Work required:
Beneath this line are the data; copy exactly the part of them that opens with the line containing "thumb cmc: (669, 540)" and closes with the line containing "index tip: (580, 452)", and only that part.

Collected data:
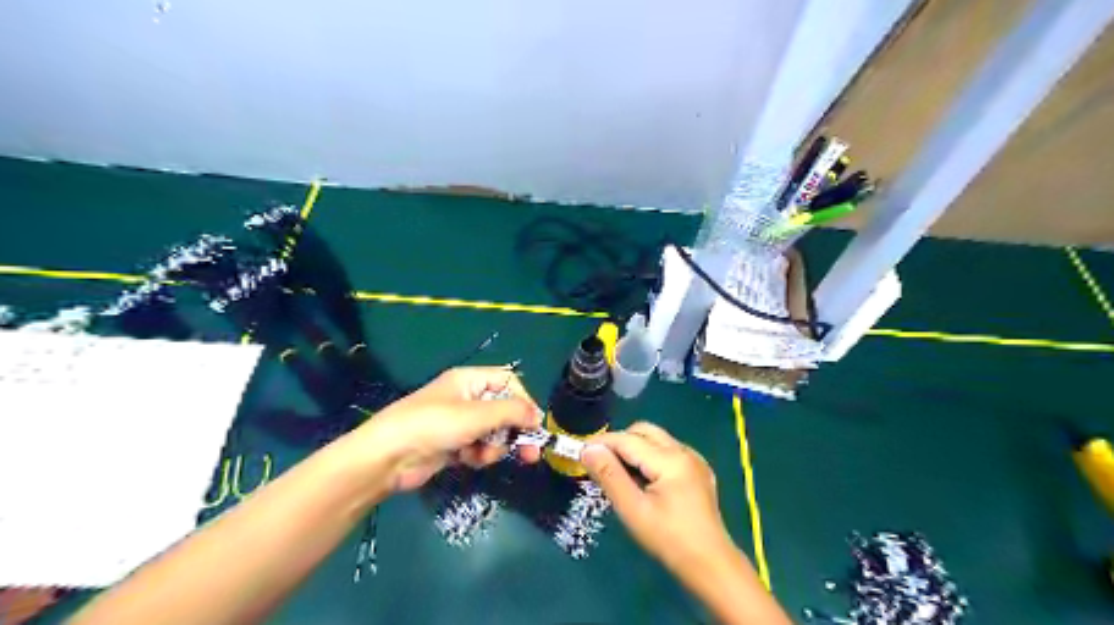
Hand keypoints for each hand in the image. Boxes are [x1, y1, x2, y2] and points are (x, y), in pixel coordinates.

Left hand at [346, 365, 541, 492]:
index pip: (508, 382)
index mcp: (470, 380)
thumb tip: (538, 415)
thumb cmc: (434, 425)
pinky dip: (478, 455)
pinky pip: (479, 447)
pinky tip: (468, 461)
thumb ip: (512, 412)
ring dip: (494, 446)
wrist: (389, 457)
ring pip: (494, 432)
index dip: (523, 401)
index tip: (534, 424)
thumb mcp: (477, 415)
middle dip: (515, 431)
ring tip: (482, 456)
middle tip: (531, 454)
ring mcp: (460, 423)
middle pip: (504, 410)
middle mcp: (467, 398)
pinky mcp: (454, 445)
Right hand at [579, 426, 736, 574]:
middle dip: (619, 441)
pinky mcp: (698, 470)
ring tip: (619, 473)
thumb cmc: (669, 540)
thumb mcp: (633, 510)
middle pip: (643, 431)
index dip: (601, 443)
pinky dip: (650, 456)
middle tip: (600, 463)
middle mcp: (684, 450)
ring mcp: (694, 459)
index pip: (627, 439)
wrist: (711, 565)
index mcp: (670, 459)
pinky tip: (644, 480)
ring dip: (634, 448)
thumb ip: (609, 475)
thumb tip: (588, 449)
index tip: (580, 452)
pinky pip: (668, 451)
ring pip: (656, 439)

==

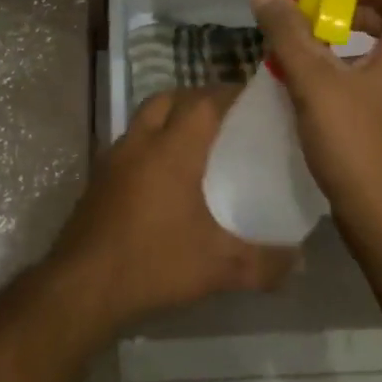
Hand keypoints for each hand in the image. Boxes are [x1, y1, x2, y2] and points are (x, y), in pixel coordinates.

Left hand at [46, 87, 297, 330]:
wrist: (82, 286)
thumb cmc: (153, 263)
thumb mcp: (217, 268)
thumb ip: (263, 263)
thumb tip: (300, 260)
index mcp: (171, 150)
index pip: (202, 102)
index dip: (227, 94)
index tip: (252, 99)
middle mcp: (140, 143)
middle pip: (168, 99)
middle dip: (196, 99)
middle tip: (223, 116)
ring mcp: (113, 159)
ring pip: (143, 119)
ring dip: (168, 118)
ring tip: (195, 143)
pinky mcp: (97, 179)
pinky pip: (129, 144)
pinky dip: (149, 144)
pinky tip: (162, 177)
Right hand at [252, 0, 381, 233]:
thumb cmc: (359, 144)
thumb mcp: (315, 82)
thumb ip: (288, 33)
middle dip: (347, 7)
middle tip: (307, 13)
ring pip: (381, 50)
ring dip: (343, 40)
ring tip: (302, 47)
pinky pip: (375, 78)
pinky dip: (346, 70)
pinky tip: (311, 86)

* * *

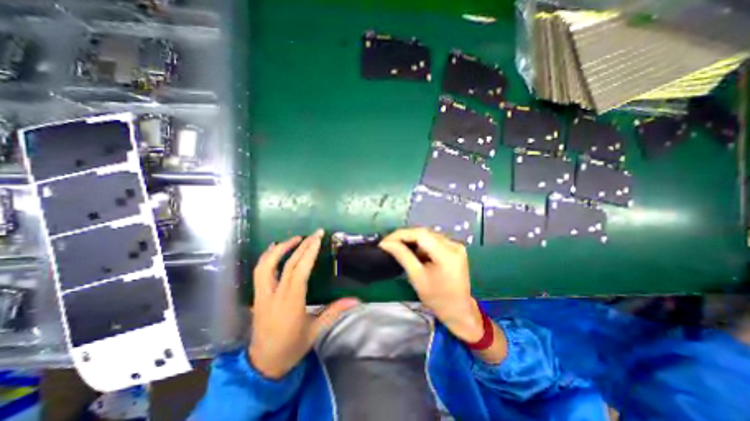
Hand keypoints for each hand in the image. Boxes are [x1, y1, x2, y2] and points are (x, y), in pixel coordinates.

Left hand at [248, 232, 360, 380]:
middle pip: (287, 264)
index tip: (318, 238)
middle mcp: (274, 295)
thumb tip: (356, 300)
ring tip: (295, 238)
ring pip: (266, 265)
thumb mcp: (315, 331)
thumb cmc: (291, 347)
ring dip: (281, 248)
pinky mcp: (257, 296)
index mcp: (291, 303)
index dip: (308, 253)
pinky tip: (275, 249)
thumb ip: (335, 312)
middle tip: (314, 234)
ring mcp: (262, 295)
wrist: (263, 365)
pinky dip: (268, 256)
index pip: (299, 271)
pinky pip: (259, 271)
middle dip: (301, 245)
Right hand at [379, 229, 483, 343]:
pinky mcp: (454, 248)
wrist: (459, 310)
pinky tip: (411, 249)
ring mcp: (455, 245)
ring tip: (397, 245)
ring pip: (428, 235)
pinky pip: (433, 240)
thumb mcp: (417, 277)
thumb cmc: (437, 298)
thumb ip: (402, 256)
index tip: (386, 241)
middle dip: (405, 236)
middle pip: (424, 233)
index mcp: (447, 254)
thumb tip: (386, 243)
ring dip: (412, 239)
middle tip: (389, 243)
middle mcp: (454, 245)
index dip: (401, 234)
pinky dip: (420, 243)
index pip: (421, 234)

Final answer:
thumb cmc: (669, 540)
thumb mcp: (633, 510)
middle pip: (643, 431)
index dip: (601, 443)
pinky dip: (650, 456)
middle tip: (600, 463)
middle mcp: (684, 450)
ring mcp: (694, 459)
index pip: (627, 439)
wrist: (711, 565)
index mcp: (670, 459)
pinky tip: (644, 480)
ring dip: (634, 448)
thumb ip: (609, 475)
thumb tip: (588, 449)
index tip: (580, 452)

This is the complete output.